Proposal by Anastasiya Ivanova for Framework for building semantic networks

Proposed by Anastasiya Ivanova (profile, biography) Don't forget to submit this proposal to official Google Melange site too!


Why I'd like to execute on this particular project?

- Data and knowledge management is an interesting, actual and urgent problem, I had been interested in for some time
- Smalltalk is a modern powerful language/technology with dynamic and open environment, offering a lot of benefits in general and for particular project (see below)
- The project addresses a real-life, needed problem
- The supposed result is a close-to-release application to be actually used and developing

Why I would be a fine choice to do the project?

-knowledge of graph theory (that is basis of semantic networks)

-I wish to realize that project and
continue learning Smalltalk and if I can expand its libraries.

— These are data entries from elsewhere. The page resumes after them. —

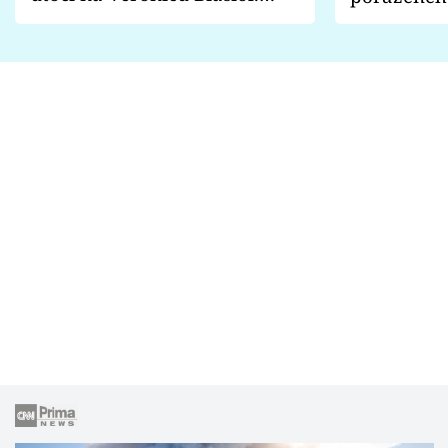
Proč je podle nich falešná a
fanoušci n
lže o své nevěře?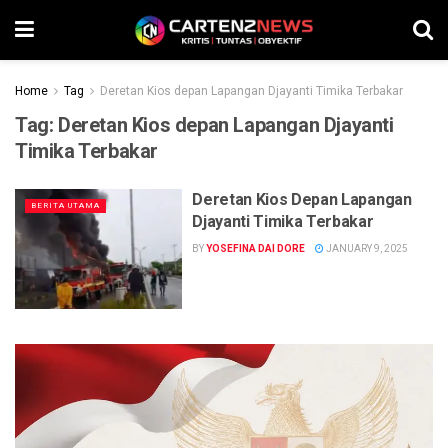
Home
Tag
Deretan Kios depan Lapangan Djayanti Timika Terbakar
Tag:
Deretan Kios depan Lapangan Djayanti
Timika Terbakar
Deretan Kios Depan Lapangan
BERITA UTAMA
Djayanti Timika Terbakar
BY
YOSEFINA DAI DORE
JANUARY 9, 2025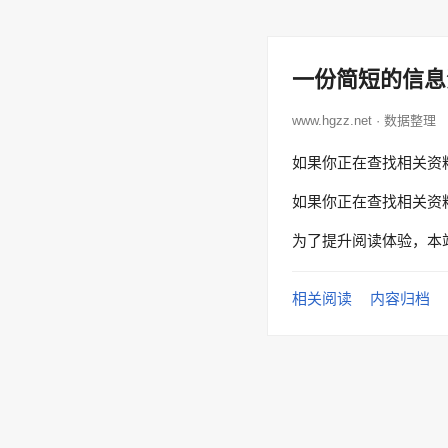
一份简短的信息
www.hgzz.net · 数据整理
如果你正在查找相关资
如果你正在查找相关资
为了提升阅读体验，本
相关阅读
内容归档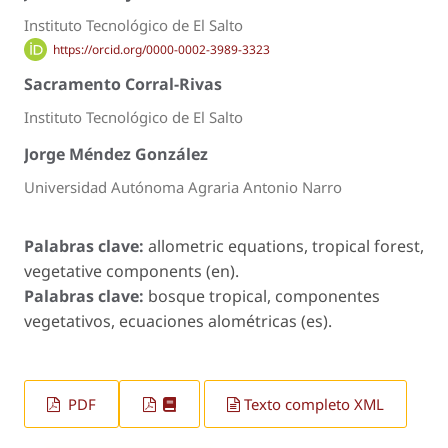
Instituto Tecnológico de El Salto
https://orcid.org/0000-0002-3989-3323
Sacramento Corral-Rivas
Instituto Tecnológico de El Salto
Jorge Méndez González
Universidad Autónoma Agraria Antonio Narro
Palabras clave:
allometric equations, tropical forest,
vegetative components (en).
Palabras clave:
bosque tropical, componentes
vegetativos, ecuaciones alométricas (es).
PDF
Texto completo XML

Details of my non-Smalltalk experiences:

- I've got both theoretical and practical experience in programming and IT during my ... years of study in Tver State University
- My programming background includes both "traditional" languages and technologies like C, C++, C#, Java, HTML, XML, CSS etc. and some "a bit unusual" things like Smalltalk
- My practical experience includes real-life projects in the field of geophysical applications (for about 2 years already), data acquisition and processing along with several smaller "academical" projects (information systems, web-development, etc.)
- I've met the problem of data- and knowledge management in my practice for already several times, and got highly interested in it, having some ideas I've discussed with the project's mentor (and they were included in proposal)

Contact information:

Mentor Dennis Schetinin
Dennis.Schetinin@gmail.com
Student Ivanova Anastasiya
IvanovaAnastasiua@yandex.ru
Skype name: li4inka_kote

How the results will look like?

- The application is meant for structuring incoming data and turning it into knowledge
- It should accept data from different sources (like, for instance, e-mail, instant messages, blogs (over RSS) and micro-blogs (over relevant API, like Twitter), user input etc.)
- The incoming messages should be aggregated into personal knowledge base represented by semantic network
- The aggregation can be performed both manually by user actions, and automatically by processing scripts
- The application will be created as a web-service having both programming and user interfaces

Features:

- Alternative approach to data engineering and knowledge management based on semantic relations, instead of common today text analysis
- Our approach allows users to take part in the process of data analysis, "knowledge extraction" and management. Thereby users can build and customize knowledge base for their own needs and tasks.

The supposed architecture will include:

- Input subsystem (for accepting incoming data from different sources and services)
- Knowledge base (representing accepted objects and semantic relations between them)
- Knowledge browser/searcher (allowing user to find and use the useful information in semantic network)

The issue I think I can bypass in this project is data persistence. Smalltalk has "free" image persistence and therefore I don't have to deal with the problem from the first steps of project. Later on as the software getting mature it will be possible to add some persistence engine (like object-relational mapping, or object-oriented database, or modern document-oriented storage) as Smalltalk has a bunch of available solutions here.

Advantages over Google Desktop (or other analogs)

- User afford to manage input information and content with meaning raw data
- Presence of semantics - meanind between elements of knowledge base
- Single processing of heterogeneous data and service managing centre
- In perspective - collaboratin at the expense of individual semantic networks

Which frameworks/already made solutions could we consider to use in the project

- VisualWorks as a programming and execution environment
- Seaside for web-application development
- Smalltalk frameworks and class libraries for Twitter API, e-mail processing, web-services interaction etc. (available both in VisualWorks distribution and at Cincom Open Repository)

What methodologies will I use?

Iterative development, based on Agile-principle particularly Test-Driven Development
Should I say, agile methodology and practices are really well-supported by Smalltalk due to its dynamic nature and open architecture.

Where I see the risks

- Usability: it's a big challenge to create an easy-to-use and efficient user interface for managing big volumes of data
- Performance: dealing with large graphs representing semantic relations between heterogeneous objects could be slow and resource-intensive task

Suggested timeline and milestones,

How are we going to manage time and tasks:


Week 1: Establishing stable collaboration with mentor, tunning development environment, detailed planning for the 1-st iteration.

Weeks 2 and 3: Implementing "manual input" subsystem (e.g. a simple "ToDo" application) and basic engine for establishing semantic relations between items (tasks, tags, projects, timestamps, alerts...) .

Weeks 4 and 6: Subsystem for accepting data from external services, e.g. Twitter.
 
Weeks 7, 8, 9 and 10: Researching approaches to build a good user interface for incoming data processing and knowledge-base browsing.
 
About 2 weeks are reserved for solving possible unforseen problems, acceptance testing and debugging, documentin




Updated: 8.4.2010